Finbuckle and cors

[wluijk]

I keep getting cors errors on posts. I am working with an Angular 15 app on http://localhost:4200. I have the API running on http://localhost:80. Furthermore, in the hosts file in windows I have created two domains: one.example.local and two.example.local. Furthermore, in Program.CS of the API, I have the following AddCors statement right after CreateBuilder:

var builder = WebApplication.CreateBuilder(args);

builder.Services.AddCors(options =>
{
    options.AddPolicy("MyOrigins",
                      policy =>
                      {
                          policy.WithOrigins("http://localhost",
                                             "http://localhost:4200");
                      });
});

Next comes my Multitenant statement:

builder.Services.AddMultiTenant<TenantInfo>()
        .WithRouteStrategy()
        .WithBasePathStrategy(options =>
        {
          // defaults to false for compatibility
          options.RebaseAspNetCorePathBase = true;
        })
        .WithHostStrategy()
        .WithConfigurationStore();

The UseCors statement comes immediately after the UseRouting:

var app = builder.Build();

app.UseRouting();
app.UseCors("MyOrigins");
app.UseMultiTenant();

With a GET http://one.example.local/accounts/info, I don't get CORS errors. With POST on http://one.example.local/accounts/authenticate I do. Does anyone have any ideas?

[AndrewTriesToCode]

Hi, I'm not a CORS expert but I'll try to help.

So just to test, can you comment out the finbuckle setup and middleware and see if you get the CORS behavior with finbuckle out of the picture? Also you have a lot of multitenant strategies gong on there.

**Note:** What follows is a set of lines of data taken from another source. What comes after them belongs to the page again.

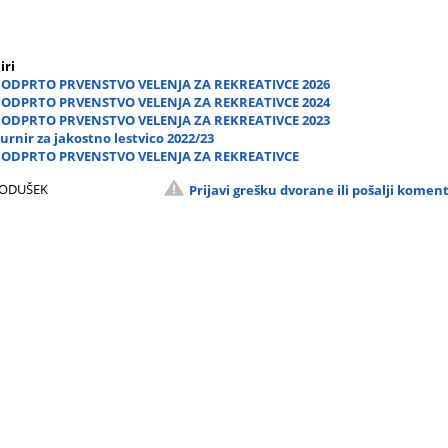
iri
. ODPRTO PRVENSTVO VELENJA ZA REKREATIVCE 2026
. ODPRTO PRVENSTVO VELENJA ZA REKREATIVCE 2024
. ODPRTO PRVENSTVO VELENJA ZA REKREATIVCE 2023
turnir za jakostno lestvico 2022/23
. ODPRTO PRVENSTVO VELENJA ZA REKREATIVCE
VODUŠEK
Prijavi grešku dvorane ili pošalji komen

Do you intend to use them all?

Also, what are your expected results and what is the error you are getting on POST? Your policy definition and app/api uses localhost but your hosts file is using example.local domains.

[AndrewTriesToCode]

Did you ever get this figured out?

[wluijk]

No. It's very complex and a lot of testing. So far, I haven't found time to dive further into it. What I am very curious about is whether Finbuckle does anything with Cors and whether Finbuckle requires an order in the configuration of cors (before or after).

[AndrewTriesToCode]

Finbuckle doesn’t have any explicit interaction with CORS.

Indirectly, if using per-tenant options or the host based strategy it could potentially impact CORS.

Do either of those scenarios apply in your situation?